Вообще беседы наши часто превращались в вечера вопросов и ответов. Разумеется, вопросы задавали мы, и без устали, а он отвечал, раздражающе-скупо и головокружительно.

— Как вы относитесь к такому-то писателю?

— Мармелад.

— А к такому-то поэту?

— Пишет неплохие фельетоны в стихах.

— А почему вы такого-то не печатаете?

— Я отношусь к искушенным читателям и то не понимаю его стихов. Как же я буду предлагать их широкому читателю?

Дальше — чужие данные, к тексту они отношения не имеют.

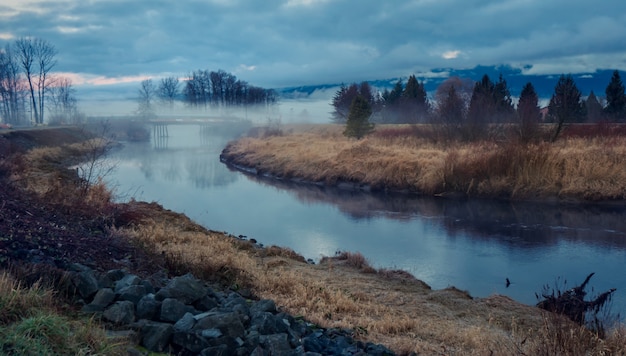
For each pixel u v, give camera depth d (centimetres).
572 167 2638
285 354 573
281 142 4956
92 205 1351
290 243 1833
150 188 3197
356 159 3484
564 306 1001
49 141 4731
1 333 454
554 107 5028
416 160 3131
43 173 2309
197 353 540
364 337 764
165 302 611
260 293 968
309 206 2609
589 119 5934
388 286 1202
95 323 549
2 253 701
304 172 3631
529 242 1833
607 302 1178
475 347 776
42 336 462
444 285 1373
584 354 678
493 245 1795
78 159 4344
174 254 1052
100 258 864
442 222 2188
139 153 5941
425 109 7331
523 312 1043
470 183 2761
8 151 2898
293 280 1068
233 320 585
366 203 2683
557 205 2472
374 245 1808
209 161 5097
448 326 902
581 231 1980
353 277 1262
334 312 916
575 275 1451
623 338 726
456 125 3966
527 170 2694
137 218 1427
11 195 1159
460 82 7544
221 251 1274
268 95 14125
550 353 680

Признаться, подобные вопросы не нравились ему, — он досадливо морщился и укоризненно качал головой, но и мы не могли удержаться, — да и кто бы удержался получить характеристику текущего литературного процесса из уст Твардовского пусть даже в такой неполной, списочно-беглой форме? И он, конечно, понимал, что нами движет не праздное любопытство, что наше провинциальное, отдающее категорической восторженностью миропонимание надо изменять, склонять к сдержанности, самостоятельности, которые не оставят места идолопоклонничеству. Думаю, он намеренно был жесток и суров в своих отзывах — они не то чтобы оглоушивали нас, но повергали в горячечно-изумленную растерянность: как же так? Не может быть! Властители наших дум, и вдруг — мармелад, фельетоны, темень?! Мы воздевали руки, спорили после ухода Александра Трифоновича до надсадного хрипа, хватались за головы, но, так или иначе, докапывались, понимали, что умышленная заостренность характеристик Александра Трифоновича все же ближе к истине, чем наша однозначная, бездумная восторженность. Думаю даже, что его знаменитый завет: «Сурово спрашивать с себя, с других не столь сурово» — невозможно понять и усвоить без предварительной науки строгого, даже с перехлестом, разбора литературных фактов и явлений.